● Exercise brief
From the data below, return only the lines from the one with "microenvironment. Its unique" through the one with "the lack of", exact and inclusive, with pictures left out.

● Information
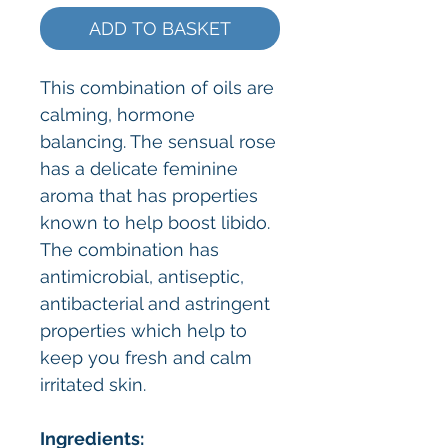
ADD TO BASKET
This combination of oils are
calming, hormone
balancing. The sensual rose
has a delicate feminine
aroma that has properties
known to help boost libido.
The combination has
antimicrobial, antiseptic,
antibacterial and astringent
properties which help to
keep you fresh and calm
irritated skin.
Ingredients:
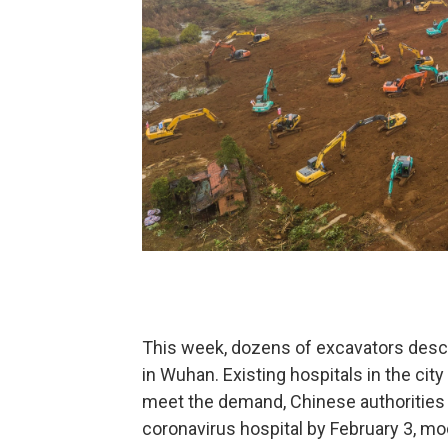
This week, dozens of excavators desce
in Wuhan. Existing hospitals in the cit
meet the demand, Chinese authorities
coronavirus hospital by February 3, mod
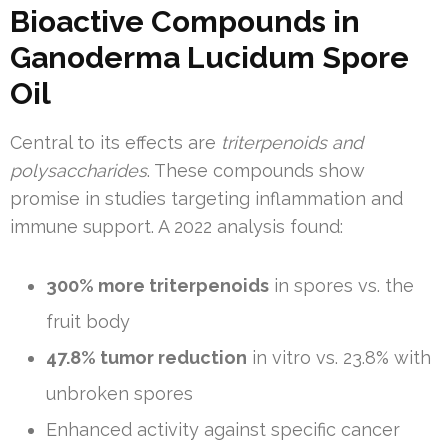
Bioactive Compounds in
Ganoderma Lucidum Spore
Oil
Central to its effects are
triterpenoids and
polysaccharides
. These compounds show
promise in studies targeting inflammation and
immune support. A 2022 analysis found:
300% more triterpenoids
in spores vs. the
fruit body
47.8% tumor reduction
in vitro vs. 23.8% with
unbroken spores
Enhanced activity against specific cancer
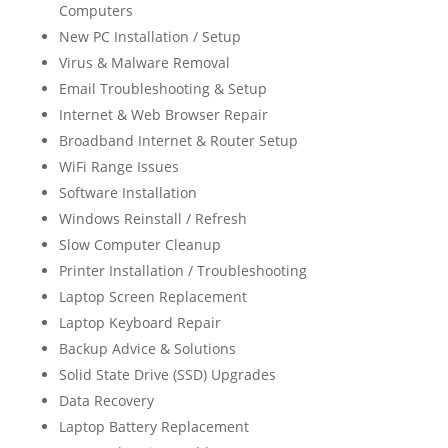
Computers
New PC Installation / Setup
Virus & Malware Removal
Email Troubleshooting & Setup
Internet & Web Browser Repair
Broadband Internet & Router Setup
WiFi Range Issues
Software Installation
Windows Reinstall / Refresh
Slow Computer Cleanup
Printer Installation / Troubleshooting
Laptop Screen Replacement
Laptop Keyboard Repair
Backup Advice & Solutions
Solid State Drive (SSD) Upgrades
Data Recovery
Laptop Battery Replacement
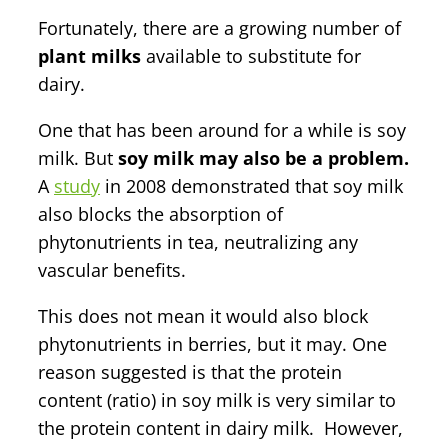
Fortunately, there are a growing number of
plant milks
available to substitute for
dairy.
One that has been around for a while is soy
milk. But
soy milk may also be a problem.
A
study
in 2008 demonstrated that soy milk
also blocks the absorption of
phytonutrients in tea, neutralizing any
vascular benefits.
This does not mean it would also block
phytonutrients in berries, but it may. One
reason suggested is that the protein
content (ratio) in soy milk is very similar to
the protein content in dairy milk. However,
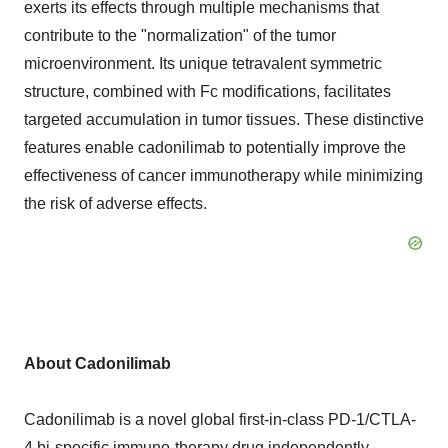
exerts its effects through multiple mechanisms that
contribute to the "normalization" of the tumor
microenvironment. Its unique tetravalent symmetric
structure, combined with Fc modifications, facilitates
targeted accumulation in tumor tissues. These distinctive
features enable cadonilimab to potentially improve the
effectiveness of cancer immunotherapy while minimizing
the risk of adverse effects.
About
C
adonilimab
Cadonilimab is a novel global first-in-class PD-1/CTLA-
4 bi-specific immuno-therapy drug independently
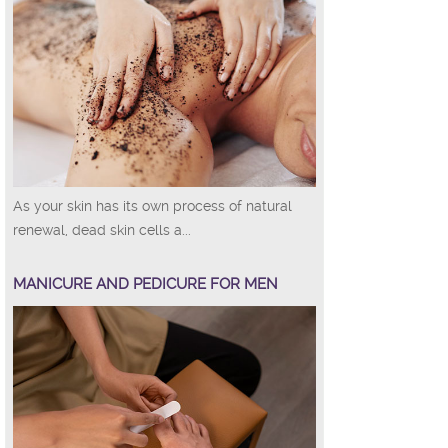
As your skin has its own process of natural
renewal, dead skin cells a...
MANICURE AND PEDICURE FOR MEN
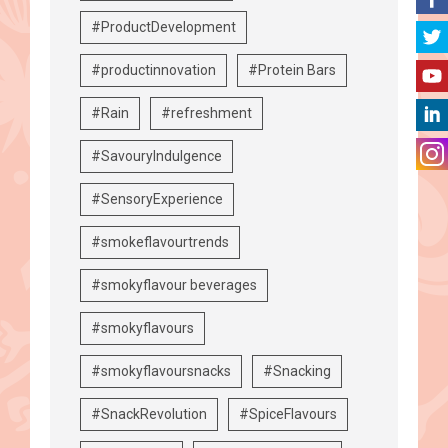
#ProductDevelopment
#productinnovation
#Protein Bars
#Rain
#refreshment
#SavouryIndulgence
#SensoryExperience
#smokeflavourtrends
#smokyflavour beverages
#smokyflavours
#smokyflavoursnacks
#Snacking
#SnackRevolution
#SpiceFlavours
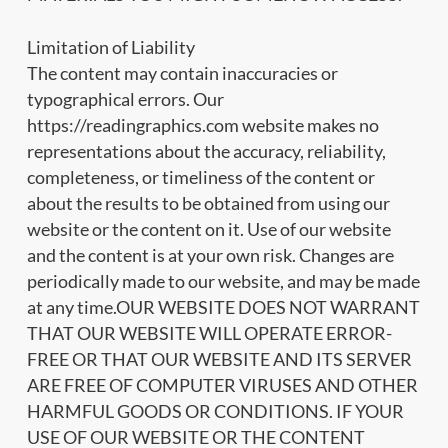
Limitation of Liability
The content may contain inaccuracies or
typographical errors. Our
https://readingraphics.com website makes no
representations about the accuracy, reliability,
completeness, or timeliness of the content or
about the results to be obtained from using our
website or the content on it. Use of our website
and the content is at your own risk. Changes are
periodically made to our website, and may be made
at any time.OUR WEBSITE DOES NOT WARRANT
THAT OUR WEBSITE WILL OPERATE ERROR-
FREE OR THAT OUR WEBSITE AND ITS SERVER
ARE FREE OF COMPUTER VIRUSES AND OTHER
HARMFUL GOODS OR CONDITIONS. IF YOUR
USE OF OUR WEBSITE OR THE CONTENT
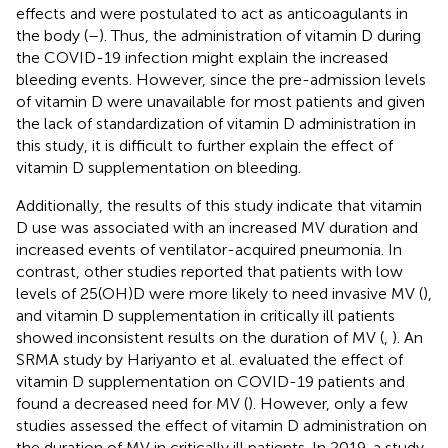
effects and were postulated to act as anticoagulants in
the body (
–
). Thus, the administration of vitamin D during
the COVID-19 infection might explain the increased
bleeding events. However, since the pre-admission levels
of vitamin D were unavailable for most patients and given
the lack of standardization of vitamin D administration in
this study, it is difficult to further explain the effect of
vitamin D supplementation on bleeding.
Additionally, the results of this study indicate that vitamin
D use was associated with an increased MV duration and
increased events of ventilator-acquired pneumonia. In
contrast, other studies reported that patients with low
levels of 25(OH)D were more likely to need invasive MV (
),
and vitamin D supplementation in critically ill patients
showed inconsistent results on the duration of MV (
,
). An
SRMA study by Hariyanto et al. evaluated the effect of
vitamin D supplementation on COVID-19 patients and
found a decreased need for MV (
). However, only a few
studies assessed the effect of vitamin D administration on
the duration of MV in critically ill patients. In 2019, a study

● The completed task
microenvironment. Its unique tetravalent symmetric
structure, combined with Fc modifications, facilitates
targeted accumulation in tumor tissues. These distinctive
features enable cadonilimab to potentially improve the
effectiveness of cancer immunotherapy while minimizing
the risk of adverse effects.
About
C
adonilimab
Cadonilimab is a novel global first-in-class PD-1/CTLA-
4 bi-specific immuno-therapy drug independently
As your skin has its own process of natural
renewal, dead skin cells a...
MANICURE AND PEDICURE FOR MEN
#ProductDevelopment
#productinnovation
#Protein Bars
#Rain
#refreshment
#SavouryIndulgence
#SensoryExperience
#smokeflavourtrends
#smokyflavour beverages
#smokyflavours
#smokyflavoursnacks
#Snacking
#SnackRevolution
#SpiceFlavours
Limitation of Liability
The content may contain inaccuracies or
typographical errors. Our
https://readingraphics.com website makes no
representations about the accuracy, reliability,
completeness, or timeliness of the content or
about the results to be obtained from using our
website or the content on it. Use of our website
and the content is at your own risk. Changes are
periodically made to our website, and may be made
at any time.OUR WEBSITE DOES NOT WARRANT
THAT OUR WEBSITE WILL OPERATE ERROR-
FREE OR THAT OUR WEBSITE AND ITS SERVER
ARE FREE OF COMPUTER VIRUSES AND OTHER
HARMFUL GOODS OR CONDITIONS. IF YOUR
USE OF OUR WEBSITE OR THE CONTENT
effects and were postulated to act as anticoagulants in
the body (
–
). Thus, the administration of vitamin D during
the COVID-19 infection might explain the increased
bleeding events. However, since the pre-admission levels
of vitamin D were unavailable for most patients and given
the lack of standardization of vitamin D administration in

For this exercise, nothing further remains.